Start of QUOTED PASSAGE
DENVER — The 74th Colorado General Assembly is now underway a the state capitol. This session will include a lot of new members of the General Assembly, especially in the case of representatives for El Paso county and southern Colorado.
Of the 13 house districts that make up our area, only four will be represented by incumbents. That’s because many incumbent lawmakers were either drawn out of districts, term-limited or just decided not to run.
All of the new members were sworn in this morning. Outgoing Rep. Deneya Esgar (D-Pueblo) served as House Speaker for the opening of the General Assembly before the election of Julie McCluskie (D-Dillon)as the new House Speaker.
Whether you know who your state representative or state senator is, chances are that person probably changed for you after the November election.
But some of the new legislators see the change in representation as a good thing. Republican Don Wilson will now represent House District 20, serving Monument and the Black Forest area. “I think the legislators we have coming in from El Paso County do have El Paso County in mind," Wilson tells News5.
That’s not to say the new lawmakers don’t have any experience in government. Wilson is the former Mayor of Monument. "As mayor, I saw how much state policy affects the local communities and how it can be harmful or helpful and I’d like to continue working on that on behalf of our smaller communities," said Wilson.
Democrat Regina English represents District 17, covering southeast Colorado Springs. She also serves on the Harrison District 2 school board. "Being on the board of education and listening to policies and concerns, you can only do so much on the local level," said English.
End of QUOTED PASSAGE
▶ WHAT TO DO
A. Write out the part of the Colorado legislature article starting with "All of the new" and going on through "new House Speaker.".
B. In the Colorado legislature article, how many of the 13 house districts in the area will be represented by incumbents?
C. Proceed with the Colorado legislature article from where it stops.
Start of RECORD EXTRACTS
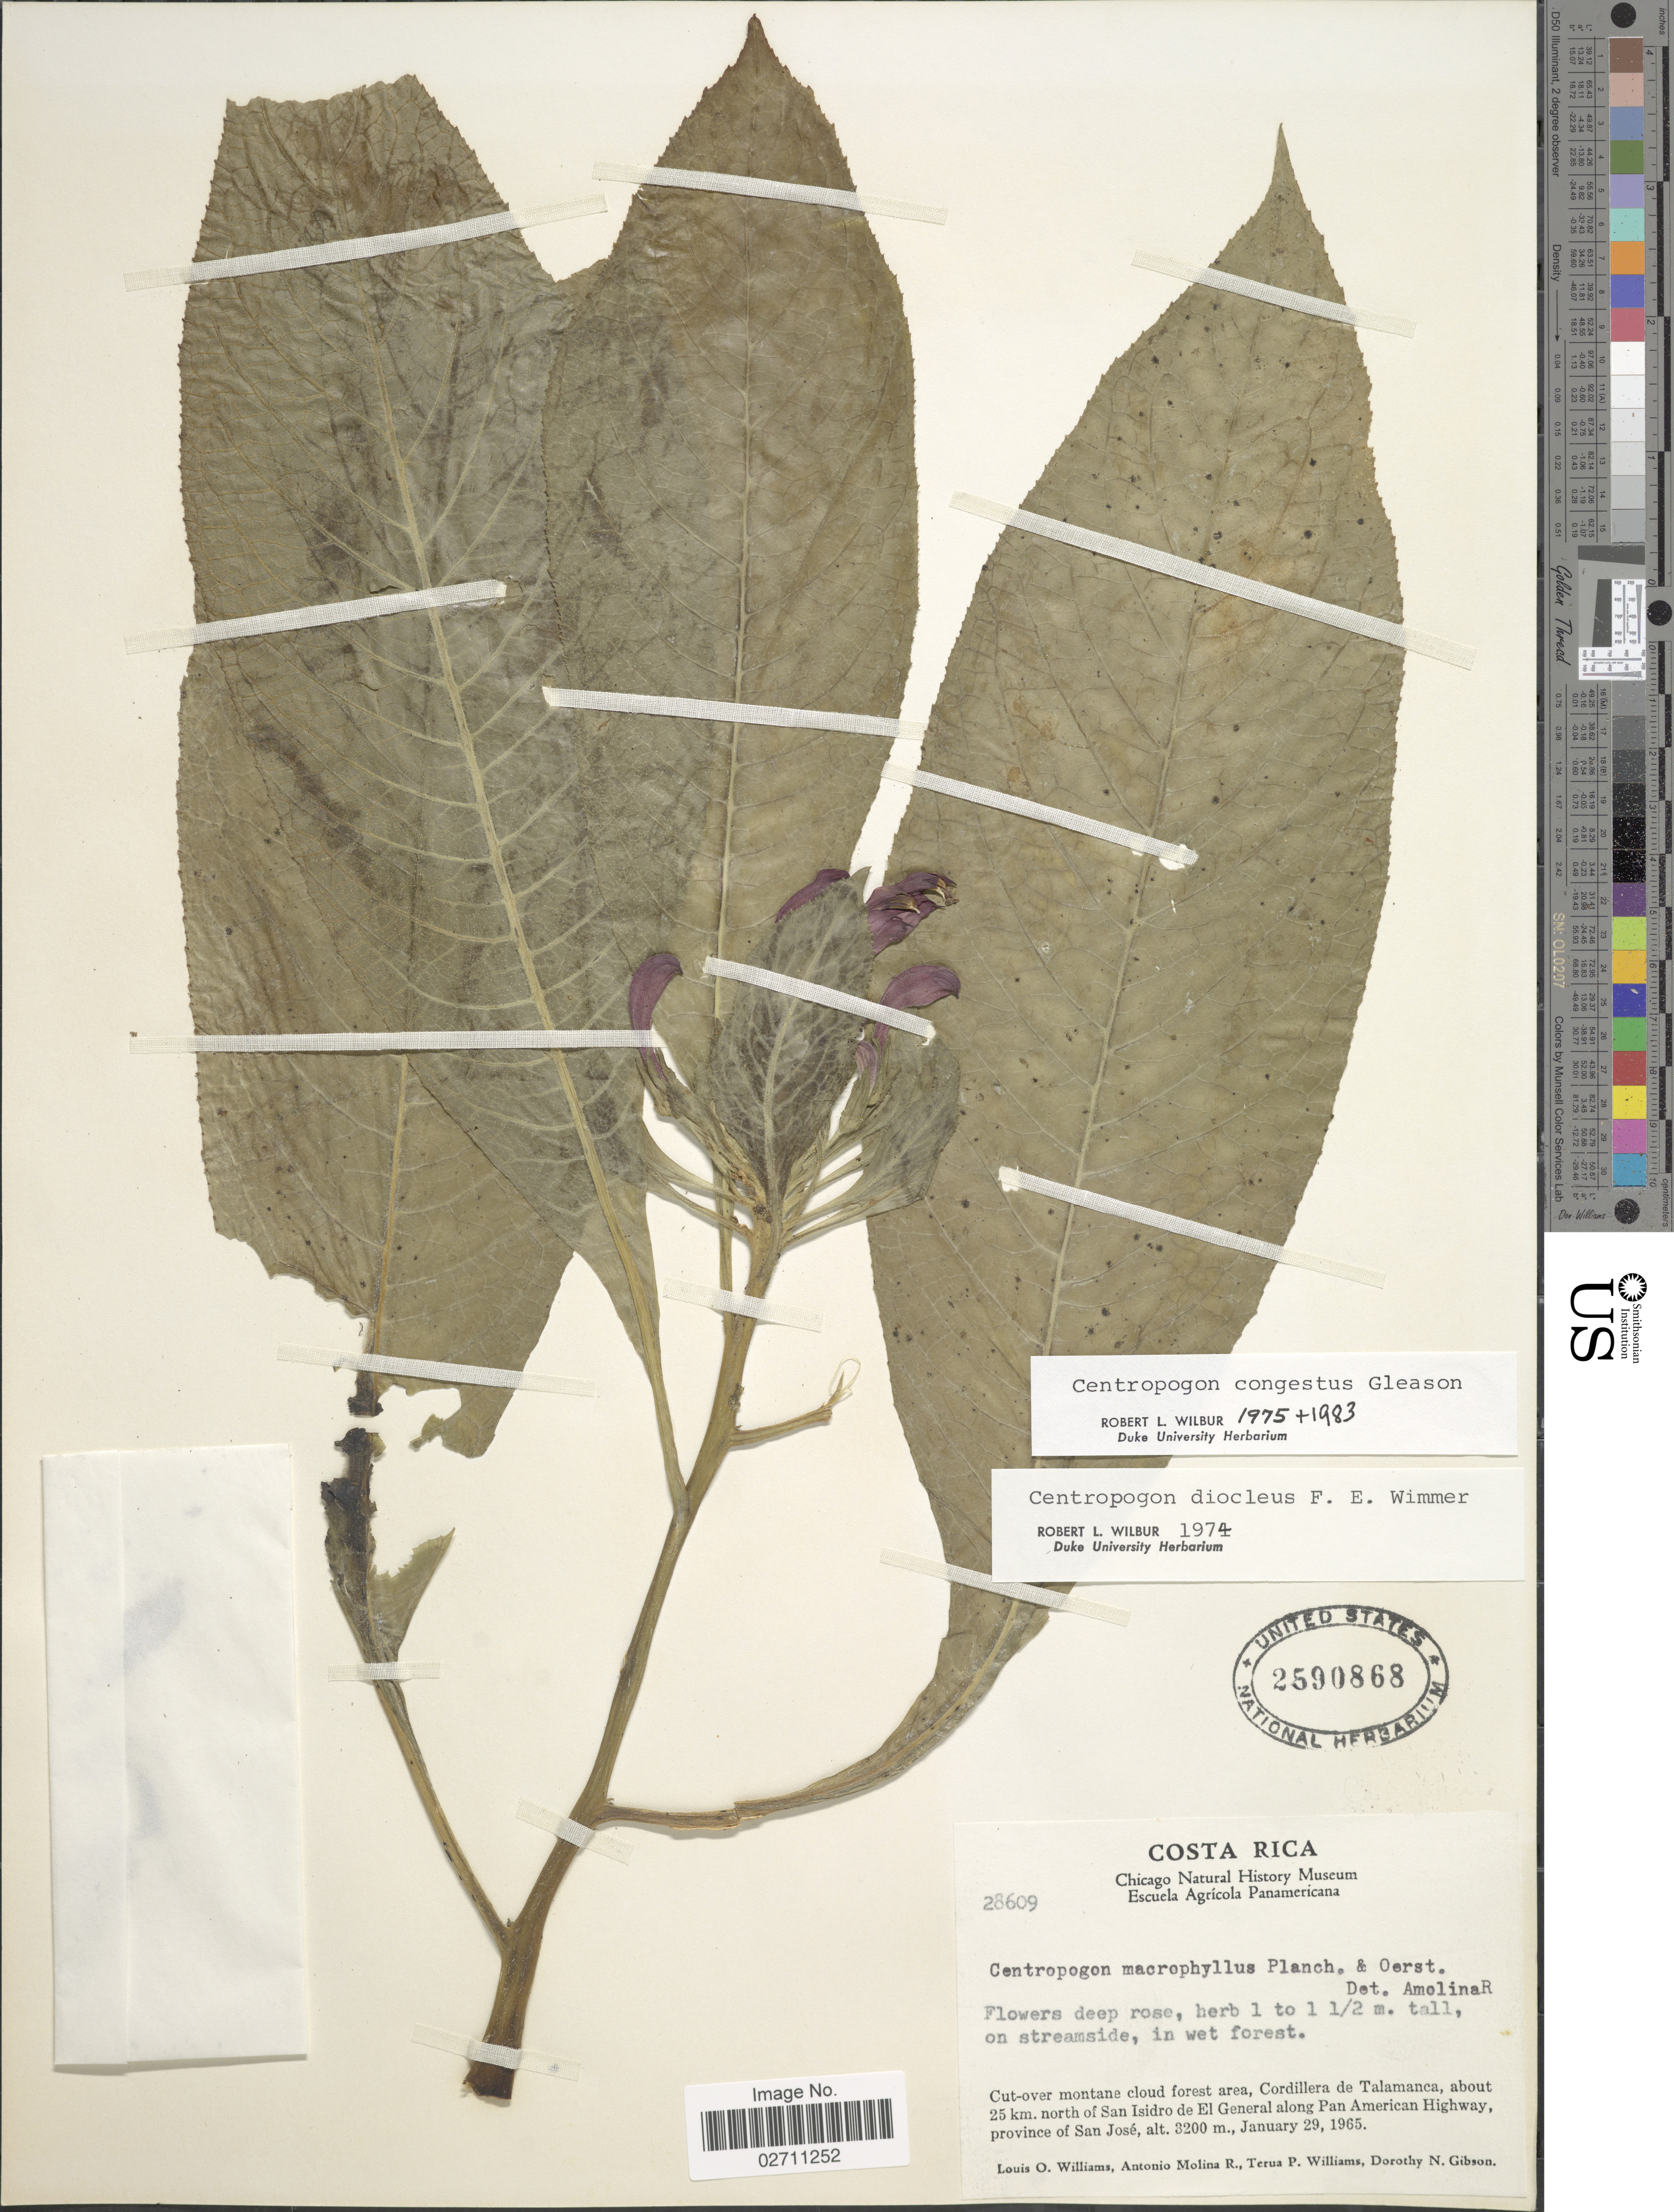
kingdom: Plantae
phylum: Tracheophyta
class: Magnoliopsida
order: Asterales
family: Campanulaceae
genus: Centropogon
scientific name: Centropogon congestus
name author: Gleason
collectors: L. O. Williams, A. Molina R., T. P. Williams & D. N. Gibson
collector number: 28609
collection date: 1965-01-29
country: Costa Rica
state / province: San José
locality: On streamside, Cordillera de Talamanca, about 25 km. north of San Isidro de El General along Pan American Highway.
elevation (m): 3200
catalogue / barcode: US 2590868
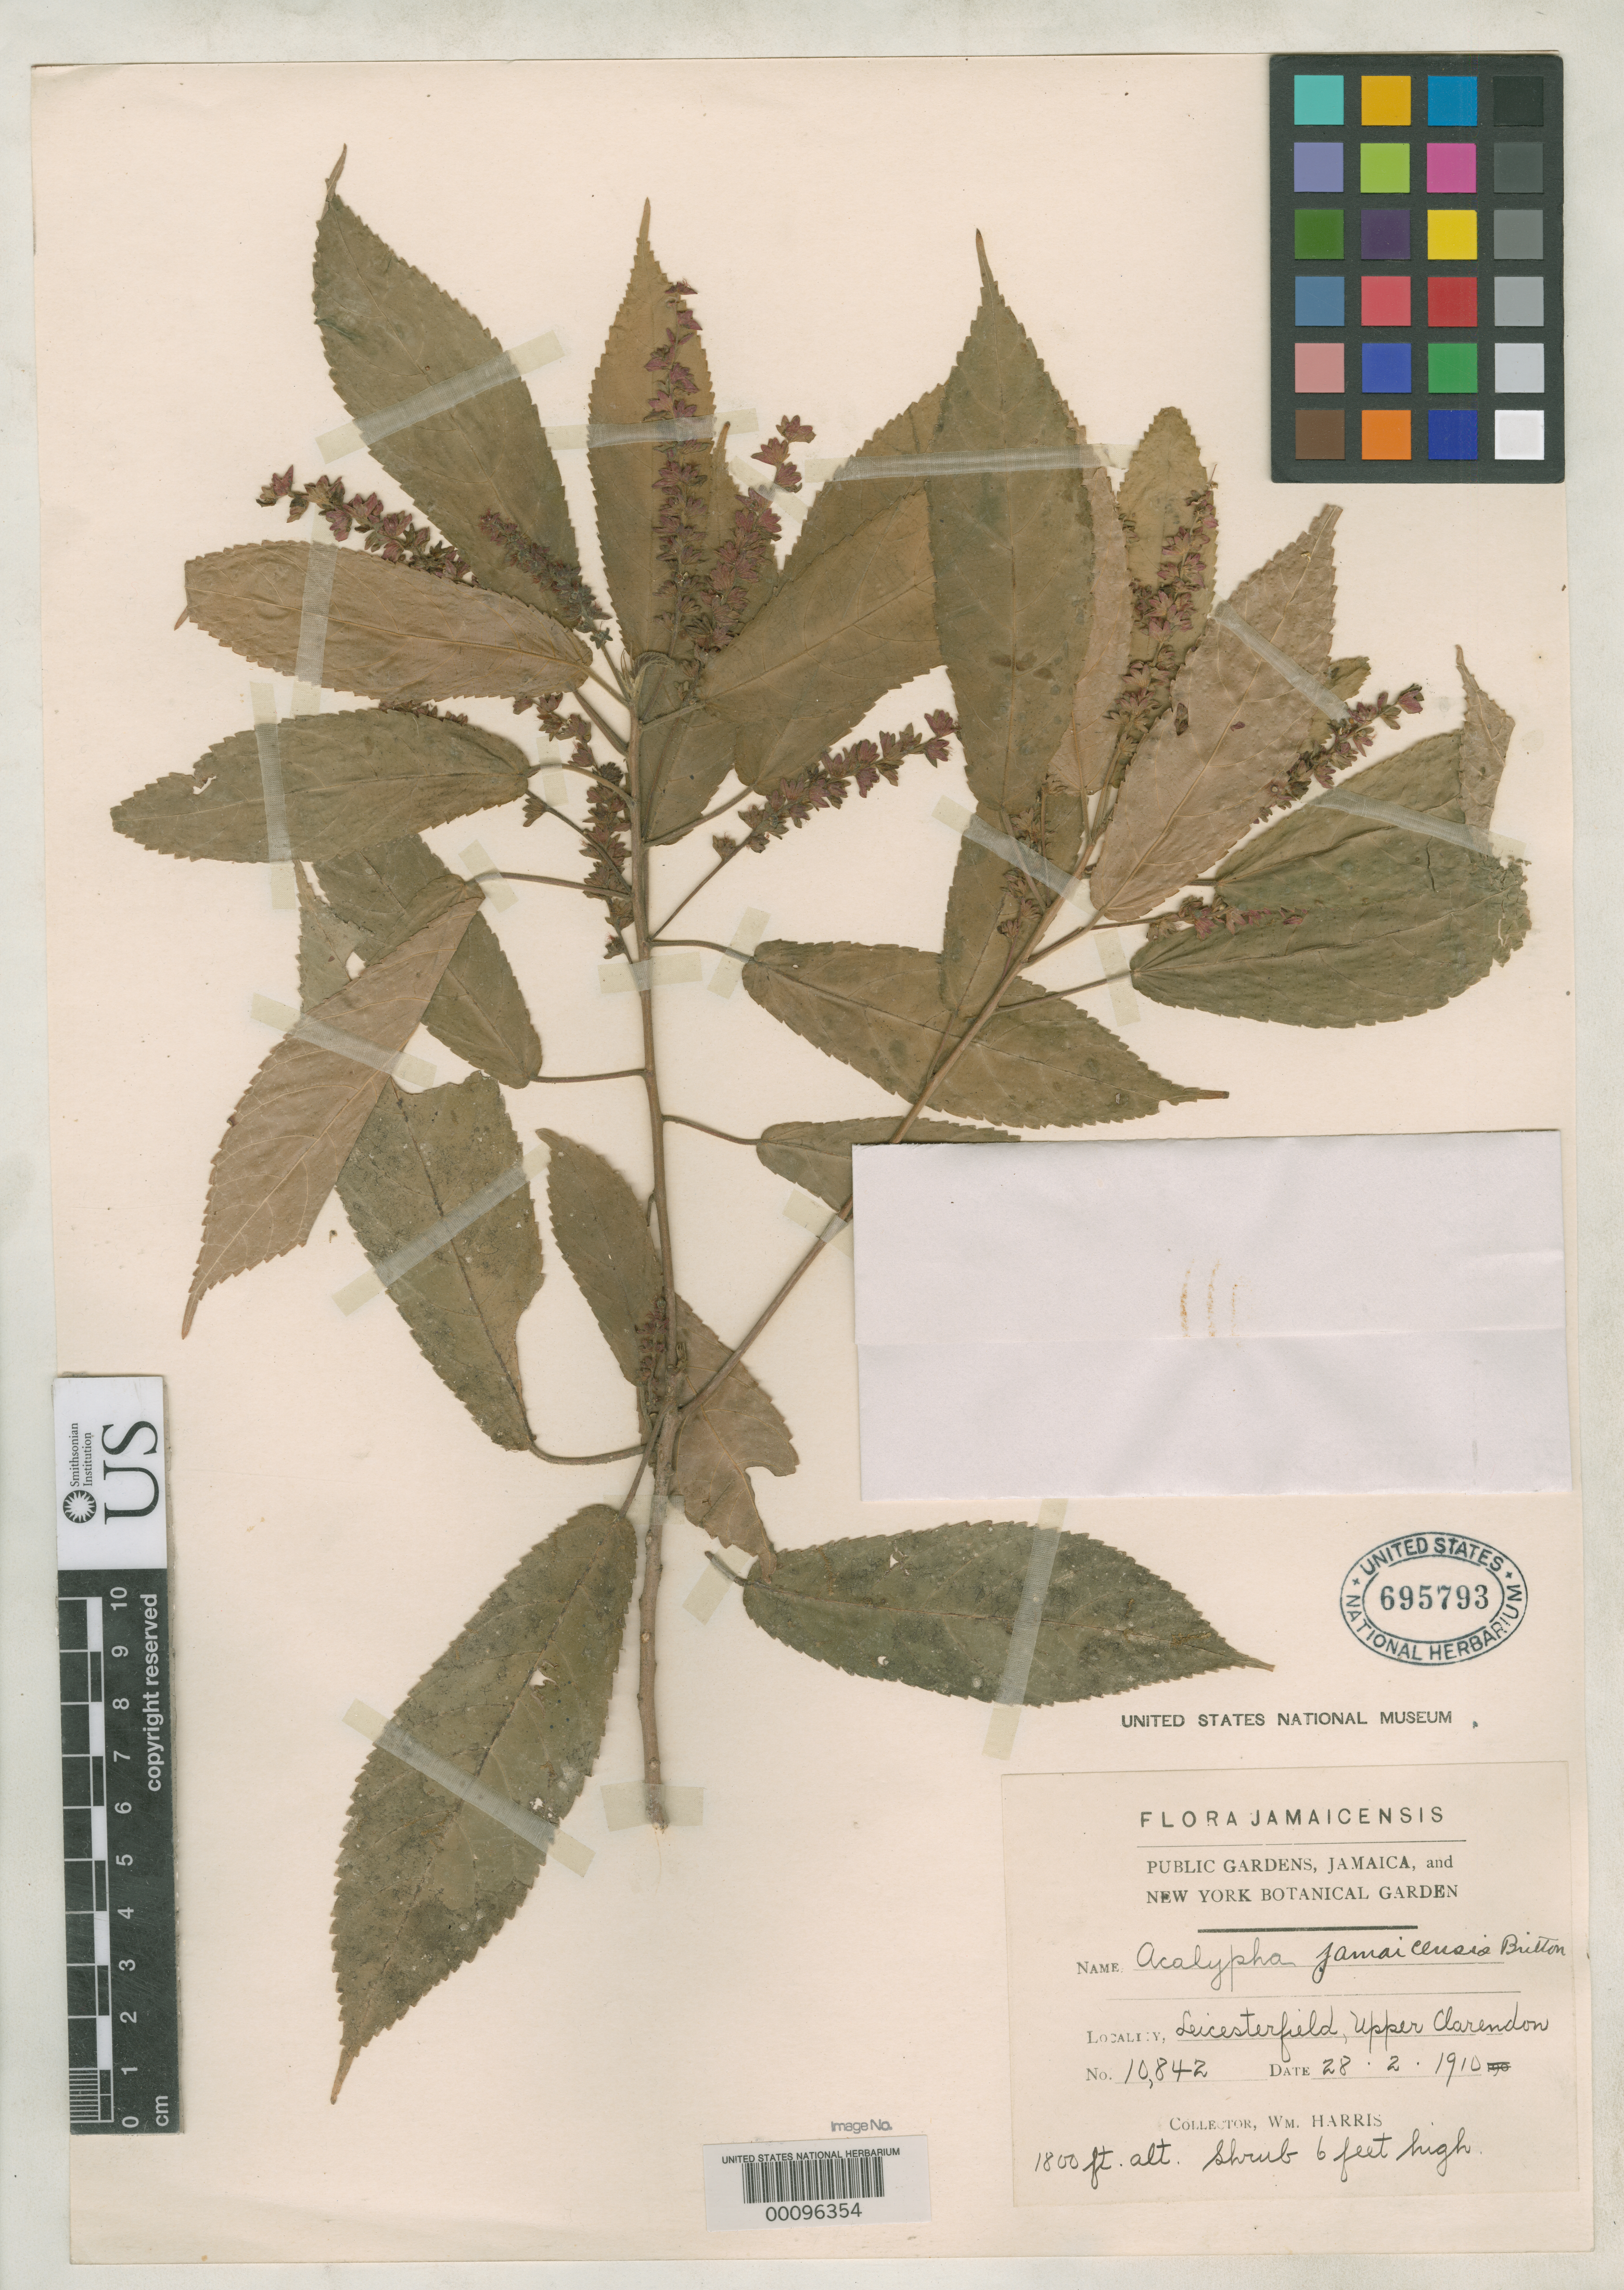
End of RECORD EXTRACTS
▶ EXERCISE ANSWERS
A.
All of the new members were sworn in this morning. Outgoing Rep. Deneya Esgar (D-Pueblo) served as House Speaker for the opening of the General Assembly before the election of Julie McCluskie (D-Dillon)as the new House Speaker.

B. Four.

C.
She’s looking to take some of the skills she’s learned on the school board to the capitol and more. "Being a state legislator is definitely multi-faceted I want to do some work around affordable housing, criminal justice," she said.
News5's Alasyn Zimmerman will join us for News5 this afternoon to break down day 1 of the General Assembly and a look at lawmakers' priorities this session.
For the first time in state history, women will make up the majority in the legislature. Colorado is the second state in the country behind Nevada for this to happen.
But the state is no stranger to being ahead of the curve when it comes to women at the state capitol. In 1894, Colorado became the first state to elect women to the state legislature. And Colorado was also the second state to allow women to vote in national elections.
- District 14 (northeast Colorado Springs)
- District 15 (northeast and eastern Colorado Springs)
- District 16 (central Colorado Springs)
- District 17 Regina Wilson (D) (southeastern Colorado Springs
- District 18 (southwestern El Paso)
- District 20 Don Wilson (R) (northern El Paso County)
- District 21 (Fountain, Fort Carson, Security-Widefield)
- District 22 (north central Colorado Springs)
- District 46 (southwest Pueblo)
- District 47 (Baca, Bent, Crowley, eastern Huerfano, Kiowa, Las Animas, Otero, Prowers, eastern Pueblo)
- District 56 (Adams, Arapahoe, Elbert, eastern El Paso, Lincoln, Kit Carson, Cheyenne)
- District 60 (Custer, Fremont, northwest Pueblo, Teller)
- District 62 (Alamosa, Conejos, Costilla, northeastern Huerfano, Pueblo (city), Mineral, Saguache)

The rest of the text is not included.